◆ Aim of the task ◆
Lay out the entries as a Markdown table with the columns Row and Text, starting at the beginning of the entries and ending at the line that contains "J For Her d", both included. Give one row per line with its number, skip blank lines, and leave the pictures out.

◆ Supplied records ◆
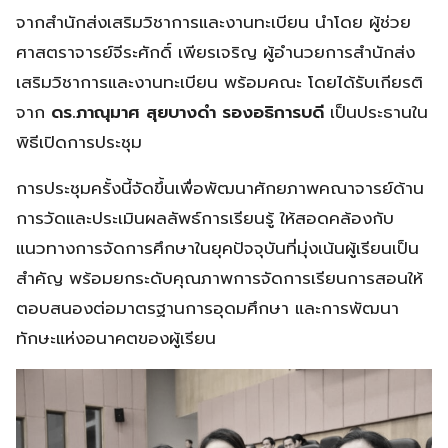
จากสำนักส่งเสริมวิชาการและงานทะเบียน นำโดย ผู้ช่วย
ศาสตราจารย์จีระศักดิ์ เพียรเจริญ ผู้อำนวยการสำนักส่ง
เสริมวิชาการและงานทะเบียน พร้อมคณะ โดยได้รับเกียรติ
จาก
ดร.ภาณุมาศ สุยบางดำ รองอธิการบดี
เป็นประธานใน
พิธีเปิดการประชุม
การประชุมครั้งนี้จัดขึ้นเพื่อพัฒนาศักยภาพคณาจารย์ด้าน
การวัดและประเมินผลลัพธ์การเรียนรู้ ให้สอดคล้องกับ
แนวทางการจัดการศึกษาในยุคปัจจุบันที่มุ่งเน้นผู้เรียนเป็น
สำคัญ พร้อมยกระดับคุณภาพการจัดการเรียนการสอนให้
ตอบสนองต่อมาตรฐานการอุดมศึกษา และการพัฒนา
ทักษะแห่งอนาคตของผู้เรียน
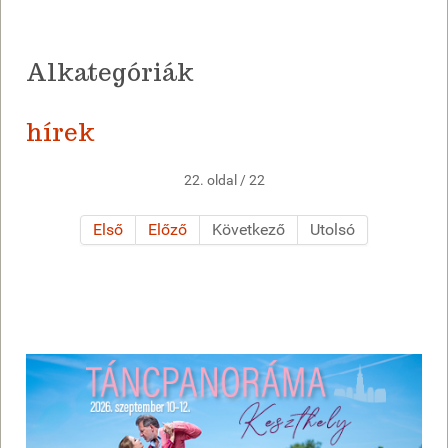
Alkategóriák
hírek
22. oldal / 22
Első
Előző
Következő
Utolsó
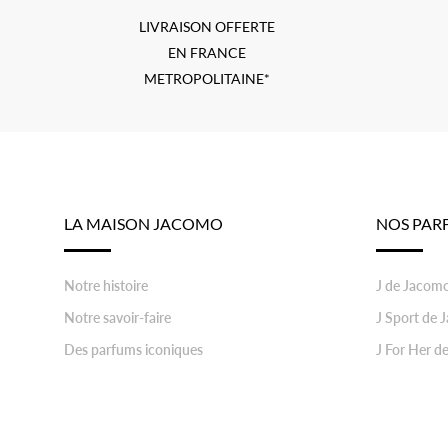
LIVRAISON OFFERTE
EN FRANCE
METROPOLITAINE*
Footer
LA MAISON JACOMO
NOS PAR
Notre histoire
J de Jacom
Notre savoir-faire
J Sport de
Des parfums iconiques
J For Her d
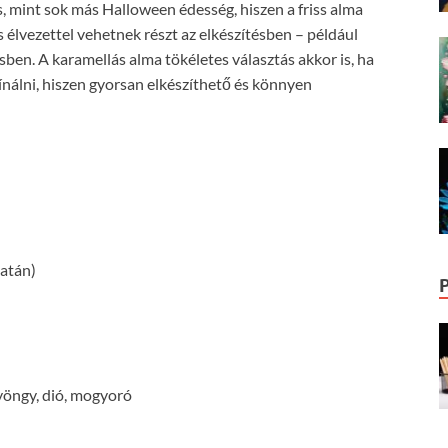
, mint sok más Halloween édesség, hiszen a friss alma
 élvezettel vehetnek részt az elkészítésben – például
ben. A karamellás alma tökéletes választás akkor is, ha
álni, hiszen gyorsan elkészíthető és könnyen
natán)
gyöngy, dió, mogyoró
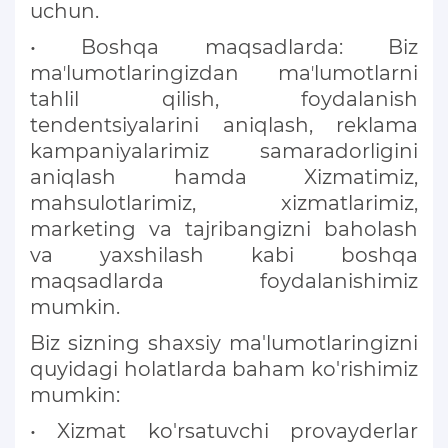
uchun.
• Boshqa maqsadlarda: Biz
maʼlumotlaringizdan maʼlumotlarni
tahlil qilish, foydalanish
tendentsiyalarini aniqlash, reklama
kampaniyalarimiz samaradorligini
aniqlash hamda Xizmatimiz,
mahsulotlarimiz, xizmatlarimiz,
marketing va tajribangizni baholash
va yaxshilash kabi boshqa
maqsadlarda foydalanishimiz
mumkin.
Biz sizning shaxsiy ma'lumotlaringizni
quyidagi holatlarda baham ko'rishimiz
mumkin:
• Xizmat ko'rsatuvchi provayderlar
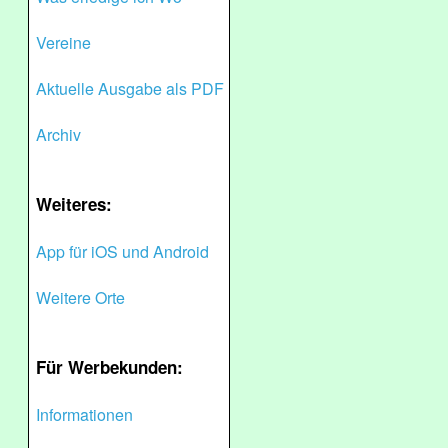
Vereine
Aktuelle Ausgabe als PDF
Archiv
Weiteres:
App für iOS und Android
Weitere Orte
Für Werbekunden:
Informationen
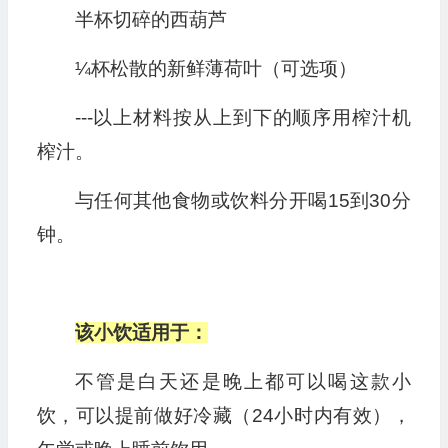
半杯切碎的西葫芦
¼杯松散的新鲜薄荷叶（可选项）
---以上材料按从上到下的顺序用榨汁机
榨汁。
与任何其他食物或饮料分开喝15到30分
钟。
该小饮适用于：
不管是白天还是晚上都可以喝这款小
饮，可以提前做好冷藏（24小时内有效），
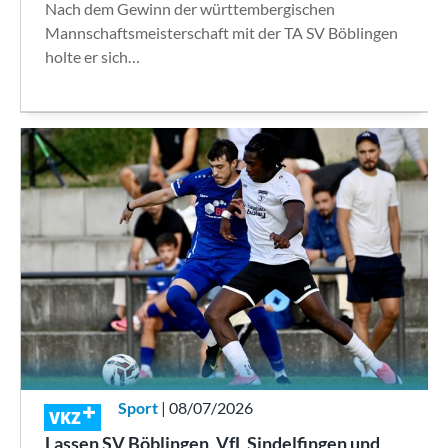
Nach dem Gewinn der württembergischen
Mannschaftsmeisterschaft mit der TA SV Böblingen
holte er sich…
Sport
| 08/07/2026
VKZ
Lassen SV Böblingen, VfL Sindelfingen und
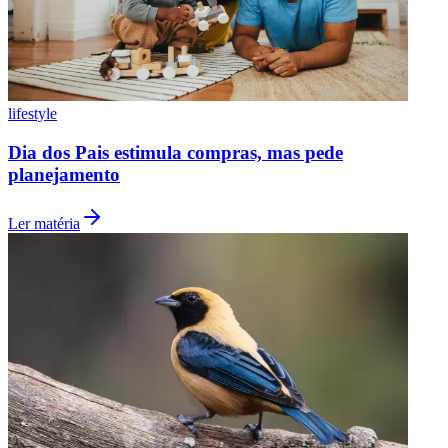
lifestyle
Dia dos Pais estimula compras, mas pede
planejamento
Ler matéria
Flamengo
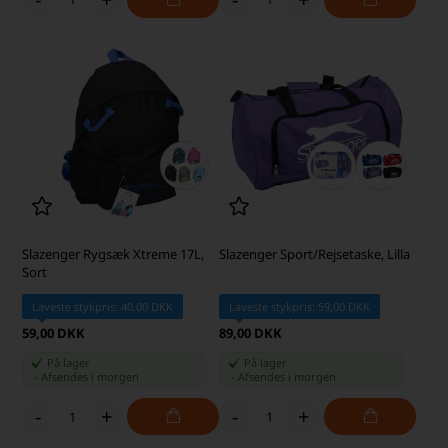
Slazenger Rygsæk Xtreme 17L,
Slazenger Sport/Rejsetaske, Lilla
Sort
Laveste stykpris: 40,00 DKK
Laveste stykpris: 59,00 DKK
59,00 DKK
89,00 DKK
På lager
På lager
-
Afsendes
i morgen
-
Afsendes
i morgen
-
+
-
+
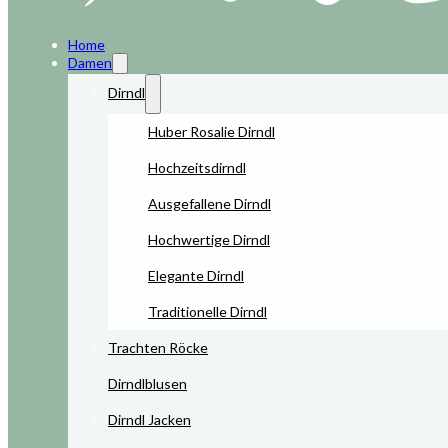
Home
Damen
Dirndl
Huber Rosalie Dirndl
Hochzeitsdirndl
Ausgefallene Dirndl
Hochwertige Dirndl
Elegante Dirndl
Traditionelle Dirndl
Trachten Röcke
Dirndlblusen
Dirndl Jacken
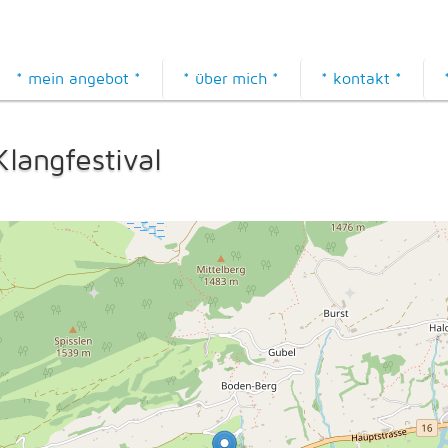
* mein angebot *
* über mich *
* kontakt *
langfestival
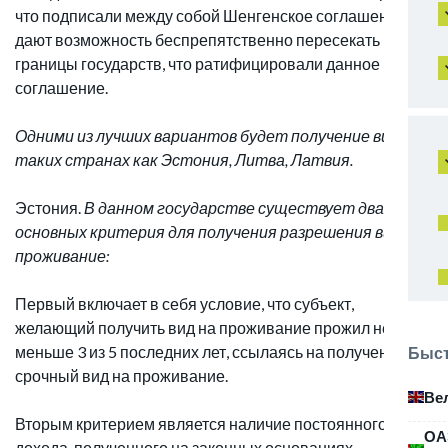
что подписали между собой Шенгенское соглашение
дают возможность беспрепятственно пересекать
границы государств, что ратифицировали данное
соглашение.
Одними из лучших вариантов будет получение визы в
таких странах как Эстония, Литва, Латвия.
Эстония.
В данном государстве существует два
основных критерия для получения разрешения вида на
проживание:
Первый включает в себя условие, что субъект,
желающий получить вид на проживание прожил не
меньше 3 из 5 последних лет, ссылаясь на полученный
Быст
срочный вид на проживание.
Ве
Вторым критерием является наличие постоянного
ОА
дохода, полученного на законных основаниях.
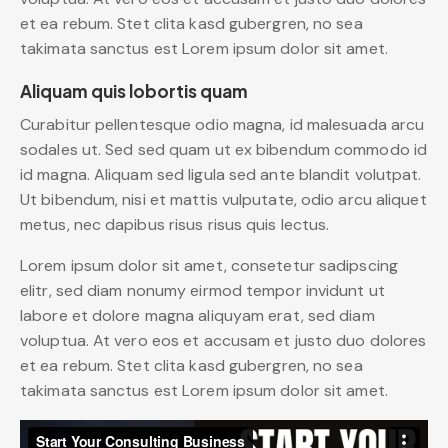
et ea rebum. Stet clita kasd gubergren, no sea
takimata sanctus est Lorem ipsum dolor sit amet.
Aliquam quis lobortis quam
Curabitur pellentesque odio magna, id malesuada arcu
sodales ut. Sed sed quam ut ex bibendum commodo id
id magna. Aliquam sed ligula sed ante blandit volutpat.
Ut bibendum, nisi et mattis vulputate, odio arcu aliquet
metus, nec dapibus risus risus quis lectus.
Lorem ipsum dolor sit amet, consetetur sadipscing
elitr, sed diam nonumy eirmod tempor invidunt ut
labore et dolore magna aliquyam erat, sed diam
voluptua. At vero eos et accusam et justo duo dolores
et ea rebum. Stet clita kasd gubergren, no sea
takimata sanctus est Lorem ipsum dolor sit amet.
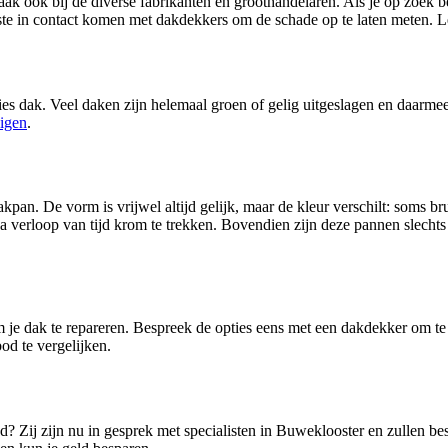
k ook bij de diverse fabrikanten en groothandelaren. Als je op zoek b
este in contact komen met dakdekkers om de schade op te laten meten. 
es dak. Veel daken zijn helemaal groen of gelig uitgeslagen en daarmee 
igen
.
kpan. De vorm is vrijwel altijd gelijk, maar de kleur verschilt: soms 
erloop van tijd krom te trekken. Bovendien zijn deze pannen slechts in
m je dak te repareren. Bespreek de opties eens met een dakdekker om te
od te vergelijken.
d? Zij zijn nu in gesprek met specialisten in Buweklooster en zullen b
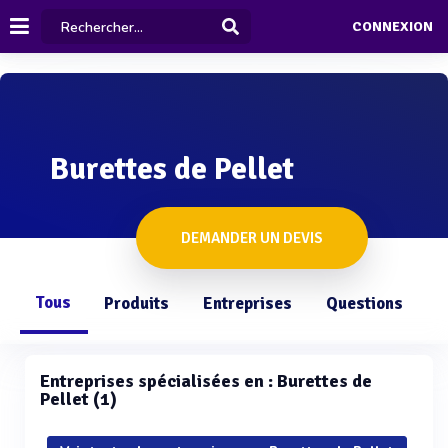
CONNEXION
Burettes de Pellet
DEMANDER UN DEVIS
Tous
Produits
Entreprises
Questions
Entreprises spécialisées en : Burettes de
Pellet (1)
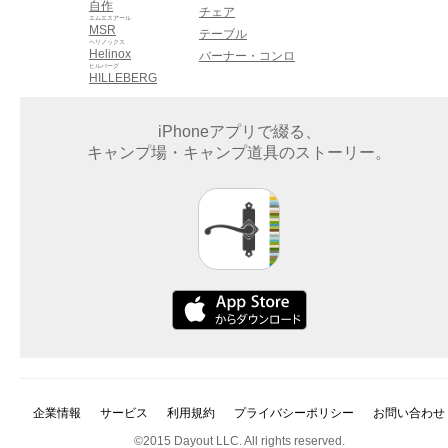
自作
チェア
エムエスアール
MSR
テーブル
ヘリノックス
Helinox
バーナー・コンロ
ヒルバーグ
HILLEBERG
iPhoneアプリで綴る、
キャンプ場・キャンプ道具のストーリー。
企業情報
サービス
利用規約
プライバシーポリシー
お問い合わせ
©2015 Dayout LLC. All rights reserved.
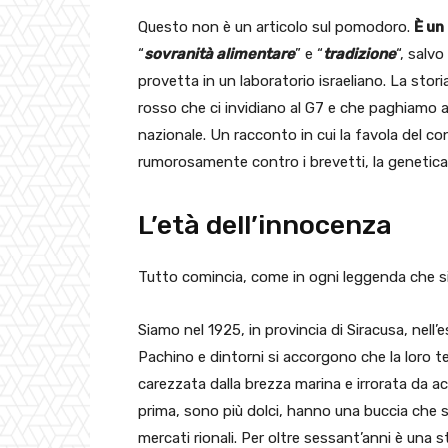
Questo non è un articolo sul pomodoro.
È un 
“
sovranità alimentare
” e “
tradizione
“, salv
provetta in un laboratorio israeliano. La sto
rosso che ci invidiano al G7 e che paghiamo a
nazionale. Un racconto in cui la favola del co
rumorosamente contro i brevetti, la genetica
L’età dell’innocenza
Tutto comincia, come in ogni leggenda che si 
Siamo nel 1925, in provincia di Siracusa, nell’e
Pachino e dintorni si accorgono che la loro t
carezzata dalla brezza marina e irrorata da a
prima, sono più dolci, hanno una buccia che s
mercati rionali. Per oltre sessant’anni è una s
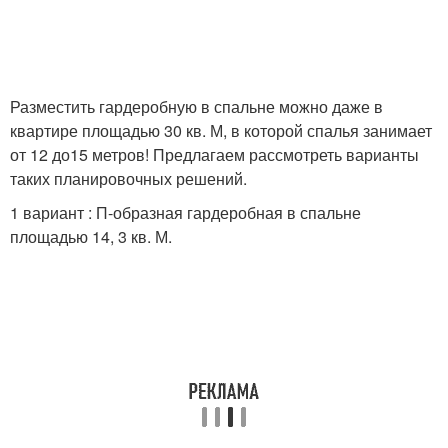
Разместить гардеробную в спальне можно даже в
квартире площадью 30 кв. М, в которой спалья занимает
от 12 до15 метров! Предлагаем рассмотреть варианты
таких планировочных решений.
1 вариант : П-образная гардеробная в спальне
площадью 14, 3 кв. М.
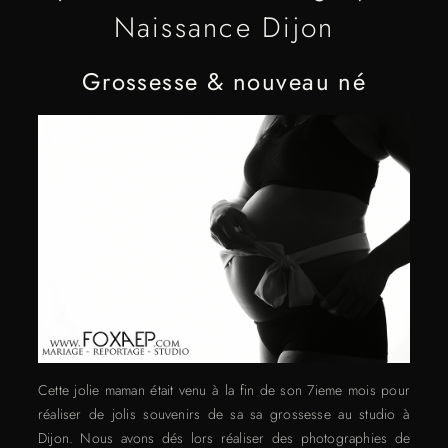
Naissance Dijon
Grossesse & nouveau né
Cette jolie maman était venu à la fin de son 7ieme mois pour
réaliser de jolis souvenirs de sa sa grossesse au studio à
Dijon. Nous avons dés lors réaliser des photographies de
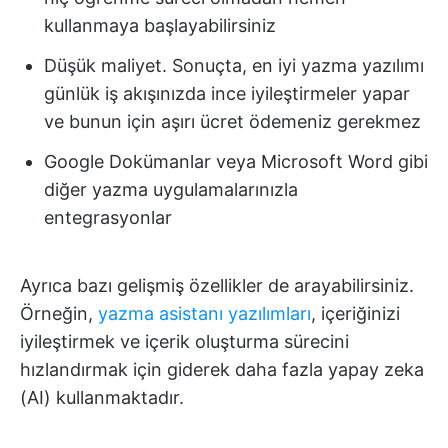
kullanmaya başlayabilirsiniz
Düşük maliyet. Sonuçta, en iyi yazma yazılımı
günlük iş akışınızda ince iyileştirmeler yapar
ve bunun için aşırı ücret ödemeniz gerekmez
Google Dokümanlar veya Microsoft Word gibi
diğer yazma uygulamalarınızla
entegrasyonlar
Ayrıca bazı gelişmiş özellikler de arayabilirsiniz.
Örneğin,
yazma asistanı yazılımları
, içeriğinizi
iyileştirmek ve içerik oluşturma sürecini
hızlandırmak için giderek daha fazla yapay zeka
(AI) kullanmaktadır.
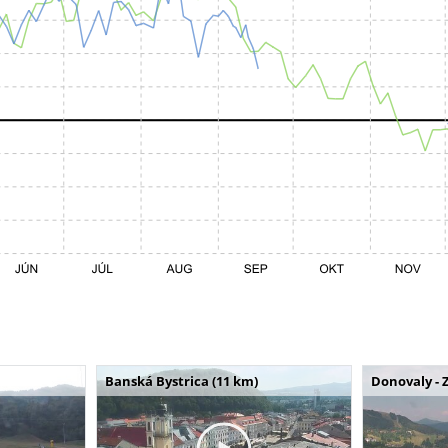
Banská Bystrica (11 km)
Donovaly - 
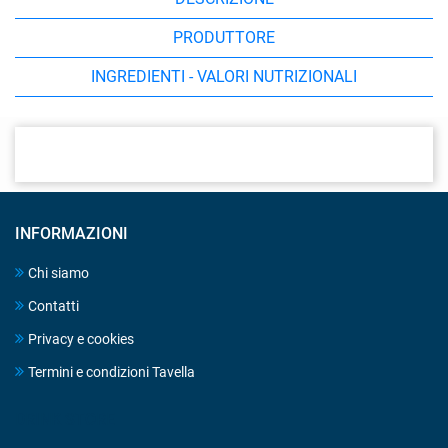
PRODUTTORE
INGREDIENTI - VALORI NUTRIZIONALI
INFORMAZIONI
Chi siamo
Contatti
Privacy e cookies
Termini e condizioni Tavella
DRINK STORE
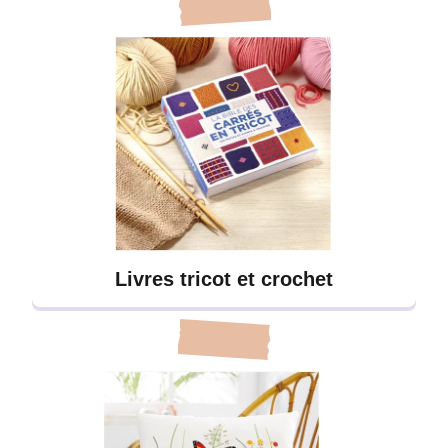
Livres tricot et crochet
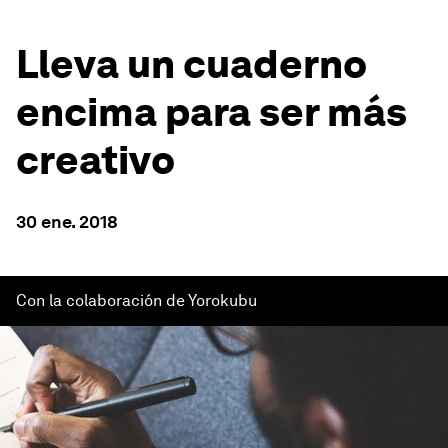
Lleva un cuaderno
encima para ser más
creativo
30 ene. 2018
Con la colaboración de Yorokubu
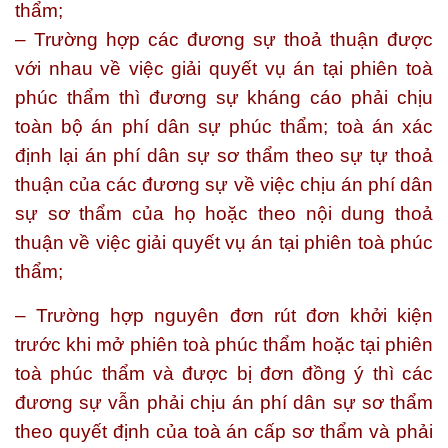
thẩm;
– Trường hợp các đương sự thoả thuận được
với nhau về việc giải quyết vụ án tại phiên toà
phúc thẩm thì đương sự kháng cáo phải chịu
toàn bộ án phí dân sự phúc thẩm; toà án xác
định lại án phí dân sự sơ thẩm theo sự tự thoả
thuận của các đương sự về việc chịu án phí dân
sự sơ thẩm của họ hoặc theo nội dung thoả
thuận về việc giải quyết vụ án tại phiên toà phúc
thẩm;
– Trường hợp nguyên đơn rút đơn khởi kiện
trước khi mở phiên toà phúc thẩm hoặc tại phiên
toà phúc thẩm và được bị đơn đồng ý thì các
đương sự vẫn phải chịu án phí dân sự sơ thẩm
theo quyết định của toà án cấp sơ thẩm và phải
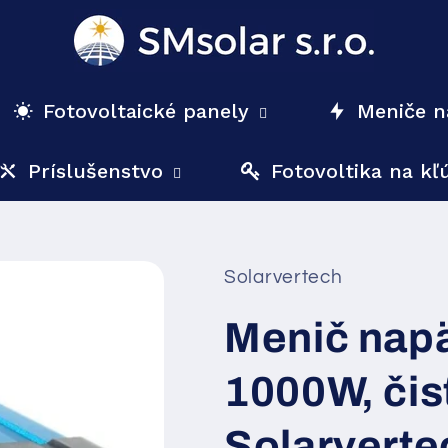
Fotovoltaické panely
Meniče n
Príslušenstvo
Fotovoltika na kľ
Solarvertech
Menič napä
1000W, čis
Solarvert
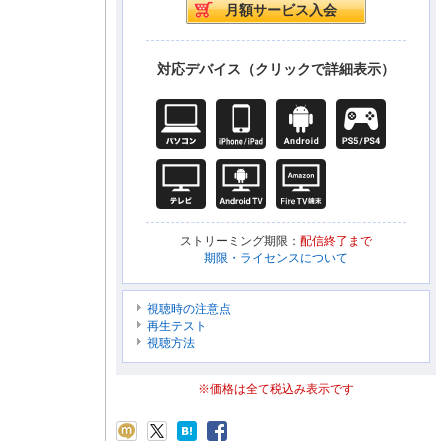
対応デバイス（クリックで詳細表示）
ストリーミング期限：
配信終了まで
期限・ライセンスについて
視聴時の注意点
再生テスト
視聴方法
※価格は全て税込み表示です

◆ Solution for this task ◆
| Row | Text |
|---|---|
| 1 | จากสำนักส่งเสริมวิชาการและงานทะเบียน นำโดย ผู้ช่วย |
| 2 | ศาสตราจารย์จีระศักดิ์ เพียรเจริญ ผู้อำนวยการสำนักส่ง |
| 3 | เสริมวิชาการและงานทะเบียน พร้อมคณะ โดยได้รับเกียรติ |
| 4 | จาก |
| 5 | ดร.ภาณุมาศ สุยบางดำ รองอธิการบดี |
| 6 | เป็นประธานใน |
| 7 | พิธีเปิดการประชุม |
| 8 | การประชุมครั้งนี้จัดขึ้นเพื่อพัฒนาศักยภาพคณาจารย์ด้าน |
| 9 | การวัดและประเมินผลลัพธ์การเรียนรู้ ให้สอดคล้องกับ |
| 10 | แนวทางการจัดการศึกษาในยุคปัจจุบันที่มุ่งเน้นผู้เรียนเป็น |
| 11 | สำคัญ พร้อมยกระดับคุณภาพการจัดการเรียนการสอนให้ |
| 12 | ตอบสนองต่อมาตรฐานการอุดมศึกษา และการพัฒนา |
| 13 | ทักษะแห่งอนาคตของผู้เรียน |
| 14 | Alkategóriák |
| 15 | hírek |
| 16 | 22. oldal / 22 |
| 17 | Első |
| 18 | Előző |
| 19 | Következő |
| 20 | Utolsó |
| 21 | LIVRAISON OFFERTE |
| 22 | EN FRANCE |
| 23 | METROPOLITAINE* |
| 24 | Footer |
| 25 | LA MAISON JACOMO |
| 26 | NOS PAR |
| 27 | Notre histoire |
| 28 | J de Jacom |
| 29 | Notre savoir-faire |
| 30 | J Sport de |
| 31 | Des parfums iconiques |
| 32 | J For Her d |